# What is my dove doing?



## GarageRacer (May 30, 2012)

http://www.youtube.com/watch?v=PBSVRvxkhEQ

She (I was told it's a girl, so it's a girl) does this whenever she sees Tony, my whiteface cockatiel. Two weeks ago she started doing the same thing to my lovebird and four rescue cockatiels. The only difference is that she doesn't jump on them like she did to Tony.

Given how helpless doves can be against hook billed birds, I'm worried that she will unknowingly start a fight with the other birds and get hurt.


----------



## nycpigeonlady (Jan 22, 2012)

You are right to be worried, they shouldn't be together because they can injure her.


----------



## Charis (Feb 11, 2007)

I think your *she* is a *he*. 
I agree they shouldn't be together.


----------



## GarageRacer (May 30, 2012)

Regarding splitting them up, I believe in letting my birds out of the cage as much as possible. Which for me can be anywhere from 4-12 hours a day. I'd rather not confine the dove or my other birds if it's avoidable.

I like having my dove around since she is so much different than the other birds. But I understand if the environment I provide is not suitable.....Would it be best to just find her a home that is more suited to her needs? Possibly a one bird home or one with just doves?


----------



## nycpigeonlady (Jan 22, 2012)

I understand - I hate keeping healthy birds confined in cages as well. But I don't think you need to give up your dove who is probably bonded to you. Some people erect a barrier to divide the space, or you can divide the time that they get to spend outside, of course each will have to spend more time in a cage. But if you get your dove a dove mate, she/he will be happy to spend more time in an enclosure playing house and I think you won't feel as bad about letting them out less.


----------



## GarageRacer (May 30, 2012)

As much as I'd miss her uniqueness, I wouldn't totally mind finding her a different home since she really isn't bonded to me. She hardly ever flies my way. She only flies to certain spots in the house.

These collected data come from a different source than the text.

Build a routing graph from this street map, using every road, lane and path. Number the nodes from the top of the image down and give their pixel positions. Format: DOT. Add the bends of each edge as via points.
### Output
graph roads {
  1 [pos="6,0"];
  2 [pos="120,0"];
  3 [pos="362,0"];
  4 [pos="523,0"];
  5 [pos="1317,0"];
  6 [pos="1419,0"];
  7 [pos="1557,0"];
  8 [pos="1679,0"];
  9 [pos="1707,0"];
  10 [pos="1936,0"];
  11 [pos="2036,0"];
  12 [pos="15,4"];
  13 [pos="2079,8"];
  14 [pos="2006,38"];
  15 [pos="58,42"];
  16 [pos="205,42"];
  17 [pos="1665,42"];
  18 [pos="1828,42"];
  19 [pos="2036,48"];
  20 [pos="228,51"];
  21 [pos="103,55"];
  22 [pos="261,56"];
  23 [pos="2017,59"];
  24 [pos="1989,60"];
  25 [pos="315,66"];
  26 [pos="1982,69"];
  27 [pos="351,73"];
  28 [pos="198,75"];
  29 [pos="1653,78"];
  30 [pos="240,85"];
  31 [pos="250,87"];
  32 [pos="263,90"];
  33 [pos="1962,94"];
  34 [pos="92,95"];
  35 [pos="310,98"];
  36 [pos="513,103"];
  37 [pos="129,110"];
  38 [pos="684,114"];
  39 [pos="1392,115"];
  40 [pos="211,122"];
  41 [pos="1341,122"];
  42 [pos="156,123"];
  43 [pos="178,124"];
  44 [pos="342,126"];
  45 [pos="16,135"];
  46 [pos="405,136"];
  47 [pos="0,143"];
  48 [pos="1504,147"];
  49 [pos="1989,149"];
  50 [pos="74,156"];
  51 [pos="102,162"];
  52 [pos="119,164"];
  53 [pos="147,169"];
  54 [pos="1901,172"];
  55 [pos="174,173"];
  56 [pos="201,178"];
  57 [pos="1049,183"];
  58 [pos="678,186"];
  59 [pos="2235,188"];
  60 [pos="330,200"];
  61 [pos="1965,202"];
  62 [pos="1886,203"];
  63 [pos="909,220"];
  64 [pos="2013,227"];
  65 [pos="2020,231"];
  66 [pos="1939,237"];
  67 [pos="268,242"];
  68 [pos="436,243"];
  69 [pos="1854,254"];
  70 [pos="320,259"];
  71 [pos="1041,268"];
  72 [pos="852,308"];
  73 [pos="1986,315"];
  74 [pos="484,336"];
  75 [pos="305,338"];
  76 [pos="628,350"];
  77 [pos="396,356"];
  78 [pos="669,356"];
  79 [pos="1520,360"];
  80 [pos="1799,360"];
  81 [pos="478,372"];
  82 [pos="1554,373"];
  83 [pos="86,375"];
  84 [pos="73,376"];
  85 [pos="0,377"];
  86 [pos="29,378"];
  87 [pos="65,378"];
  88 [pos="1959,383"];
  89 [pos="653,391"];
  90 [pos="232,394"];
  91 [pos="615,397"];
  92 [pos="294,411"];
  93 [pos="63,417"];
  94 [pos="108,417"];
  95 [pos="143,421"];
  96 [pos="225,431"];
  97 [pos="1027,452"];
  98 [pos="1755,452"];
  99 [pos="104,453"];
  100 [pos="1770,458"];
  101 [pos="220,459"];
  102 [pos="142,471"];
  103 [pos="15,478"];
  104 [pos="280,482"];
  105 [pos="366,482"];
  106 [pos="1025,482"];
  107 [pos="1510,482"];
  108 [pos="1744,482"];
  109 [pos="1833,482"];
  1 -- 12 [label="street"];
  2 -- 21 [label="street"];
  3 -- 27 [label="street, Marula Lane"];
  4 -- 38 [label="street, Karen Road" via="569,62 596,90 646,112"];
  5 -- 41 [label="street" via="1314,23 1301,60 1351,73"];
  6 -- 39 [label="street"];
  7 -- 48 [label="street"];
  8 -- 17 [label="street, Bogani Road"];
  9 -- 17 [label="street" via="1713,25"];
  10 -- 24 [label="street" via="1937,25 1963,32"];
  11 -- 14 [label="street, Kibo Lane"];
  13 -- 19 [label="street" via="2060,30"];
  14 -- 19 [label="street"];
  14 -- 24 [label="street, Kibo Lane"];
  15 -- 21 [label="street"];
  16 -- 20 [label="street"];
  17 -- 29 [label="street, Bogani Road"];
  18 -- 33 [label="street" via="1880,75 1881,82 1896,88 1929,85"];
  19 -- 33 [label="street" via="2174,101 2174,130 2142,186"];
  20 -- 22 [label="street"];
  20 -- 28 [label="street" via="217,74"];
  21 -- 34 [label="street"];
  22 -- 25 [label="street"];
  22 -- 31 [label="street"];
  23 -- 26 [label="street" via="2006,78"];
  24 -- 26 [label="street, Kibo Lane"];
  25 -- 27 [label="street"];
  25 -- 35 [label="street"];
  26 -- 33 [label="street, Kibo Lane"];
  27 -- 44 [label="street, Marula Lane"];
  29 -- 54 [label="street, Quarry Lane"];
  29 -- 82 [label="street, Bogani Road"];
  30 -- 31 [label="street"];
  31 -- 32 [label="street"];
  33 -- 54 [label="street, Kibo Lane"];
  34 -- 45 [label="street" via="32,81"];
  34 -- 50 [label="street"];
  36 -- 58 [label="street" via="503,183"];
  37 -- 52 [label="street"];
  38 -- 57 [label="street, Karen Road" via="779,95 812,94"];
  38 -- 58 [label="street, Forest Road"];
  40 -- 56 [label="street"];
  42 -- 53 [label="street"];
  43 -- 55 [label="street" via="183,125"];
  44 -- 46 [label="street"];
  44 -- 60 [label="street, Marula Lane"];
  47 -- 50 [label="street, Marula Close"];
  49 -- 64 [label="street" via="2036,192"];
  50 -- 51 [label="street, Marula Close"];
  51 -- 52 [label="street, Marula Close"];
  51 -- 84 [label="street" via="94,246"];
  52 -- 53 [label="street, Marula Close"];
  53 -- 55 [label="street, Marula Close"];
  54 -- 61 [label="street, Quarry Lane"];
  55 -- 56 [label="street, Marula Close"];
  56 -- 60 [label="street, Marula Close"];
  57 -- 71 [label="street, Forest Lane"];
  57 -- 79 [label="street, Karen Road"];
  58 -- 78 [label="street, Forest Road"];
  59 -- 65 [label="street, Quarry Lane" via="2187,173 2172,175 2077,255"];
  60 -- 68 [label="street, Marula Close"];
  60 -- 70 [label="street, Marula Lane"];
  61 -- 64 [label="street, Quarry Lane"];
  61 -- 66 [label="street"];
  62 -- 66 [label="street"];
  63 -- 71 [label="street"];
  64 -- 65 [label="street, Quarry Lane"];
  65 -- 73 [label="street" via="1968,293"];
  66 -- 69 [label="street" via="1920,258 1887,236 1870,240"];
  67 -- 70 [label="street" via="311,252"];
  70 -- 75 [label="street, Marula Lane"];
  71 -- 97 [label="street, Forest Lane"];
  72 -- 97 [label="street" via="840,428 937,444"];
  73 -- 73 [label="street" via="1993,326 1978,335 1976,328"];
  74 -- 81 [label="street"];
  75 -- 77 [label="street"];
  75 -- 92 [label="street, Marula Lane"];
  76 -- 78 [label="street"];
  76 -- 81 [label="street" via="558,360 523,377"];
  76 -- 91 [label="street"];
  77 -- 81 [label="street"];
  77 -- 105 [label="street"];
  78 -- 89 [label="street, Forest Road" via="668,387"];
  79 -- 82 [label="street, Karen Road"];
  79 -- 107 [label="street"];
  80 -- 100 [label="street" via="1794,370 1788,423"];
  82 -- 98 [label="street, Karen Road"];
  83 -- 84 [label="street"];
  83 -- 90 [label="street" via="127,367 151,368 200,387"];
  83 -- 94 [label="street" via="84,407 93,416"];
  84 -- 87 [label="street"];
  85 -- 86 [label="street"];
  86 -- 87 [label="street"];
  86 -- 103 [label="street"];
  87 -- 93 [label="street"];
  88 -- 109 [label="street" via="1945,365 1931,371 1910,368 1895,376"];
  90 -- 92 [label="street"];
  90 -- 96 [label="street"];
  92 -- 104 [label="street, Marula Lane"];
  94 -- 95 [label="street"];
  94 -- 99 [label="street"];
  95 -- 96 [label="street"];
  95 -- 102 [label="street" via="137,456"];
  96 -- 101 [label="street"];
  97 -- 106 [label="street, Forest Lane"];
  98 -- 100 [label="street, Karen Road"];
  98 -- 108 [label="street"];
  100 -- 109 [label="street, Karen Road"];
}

Although a second dove could be a good answer. Although I'm not sure about adding to the flock I have (7 in total).


----------



## Picollo30 (Oct 18, 2011)

the mating dance bow coo is typical of males. never seen a female dove doing that, so i think tony is a very territorial male dove. the laughing you hear is also your dove showing signs he doesnt like the cockatiel around, he is marking his territory.


----------



## GarageRacer (May 30, 2012)

So it's a territorial and not a mating ritual? That would explain how she always gets agitated when any of the birds land near her.


----------



## Shadowringneck23 (Jul 5, 2012)

*Caution*

She is in danger of them. I believe what she is doing is more intended as a territorial ritual. I would strongly suggest keeping her from the other birds since she is in danger of being hurt as you expressed concern for above.


----------



## GarageRacer (May 30, 2012)

I've started to segregrate her from the rest of the birds. It definitely appears to be territorial as she has followed several birds as they flew to other places to get away. She's definitely the aggressor and I don't think any of my other birds have attacked her, they just try to avoid her.

Recently I have started to consider possibly letting her out during the day when I'm at work and the cockatiels and the lovebird are in their cages. I've accidently left her out a few times duirng the night and she never got into any trouble. I think it would be a good compromise so she could get 8-10 hours out of the cage.


----------



## Shadowringneck23 (Jul 5, 2012)

*Excellent*

That sounds like a great plan! Good luck!


----------